The corporate master franchise comprises 113 active unit franchisees operating in the Charlotte, NC, Jacksonville, FL and Fort Lauderdale metro areas.
Using Jack Saumby’s “Recurring Revenue” formula and his example of adding $2,000 in new business each month, it would seem that corporate franchise should be generating annual revenue of $5,340,000.
However, the 2014 Mint Condition FDD reveals that total cleaning revenue generated in the corporate master franchisee’s territory is only $2,875,268… about half of what Saumby’s “Recurring Revenue” model would suggest.
The actual revenue that flows through to the corporate franchise in terms of royalty revenues and fees is less still: $983,533.
A question for Jack Saumby: Why would you provide a formula to your master franchisees that you, it seems, with all your experience and enormous territories, have not come close to achieving?
The Mint Condition Revenue Model Assumes a 100% Client Retention Rate
The janitorial industry is notoriously competitive with a high account turnover rate. Mint Condition has acknowledged that 30-40% is not uncommon for its competitors.
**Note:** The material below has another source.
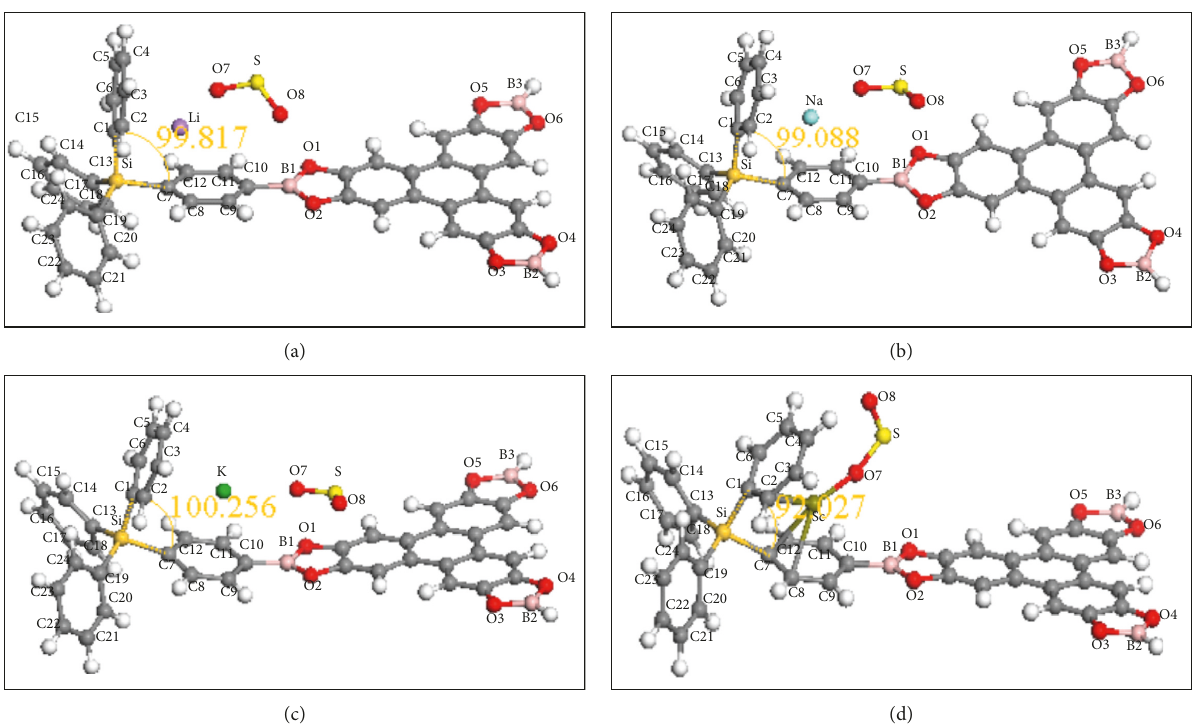
Figure 4: Optimized geometries of all the adsorption complexes SO 2 /metal@COF-105. Dark yellow: Si; black: C; grey: H; pink: B; red: O; purple: Li; blue: Na; green: K; khaki: Sc; yellow: S. Partial atom numbers of C, B, and O atoms were presented. (a) SO 2 /Li@COF-105. (b) SO 2 /Na@COF-105. (c) SO 2 /K@COF-105. (d) SO 2 /Sc@COF-105. Table 3: Partial geometrical data of the adsorption complexes SO 2 /metal@COF-105. Angle ( ° )/atom distances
Mint Condition marketing claims it has a 10% client turnover rate.
The Replacement Fees numbers in the FDD seem to indicate a much higher rate.
Yet Mr. Saumby’s “Recurring Revenue” model does not take into account any lost client accounts or turnover.
Mr. Saumby provides prospective franchisees with a revenue model that depends on 0% attrition in an industry where 30%-40% is the norm.
A question for Mr. Saumby: Is it ethical to encourage franchisees to base critical financial decisions on a flawed, if not misleading and deceptive, revenue model?
Our Requests for Comments From Mint Condition & Jack Saumby Go Unanswered
We continue to request comments, clarifications or rebuttal from Mint Condition and its CEO Jack Saumby about potentially misleading and unlawful representations being made in their franchise sales, marketing and operations. We will continue to invite them to engage in dialogue, and will update this post if and when they do.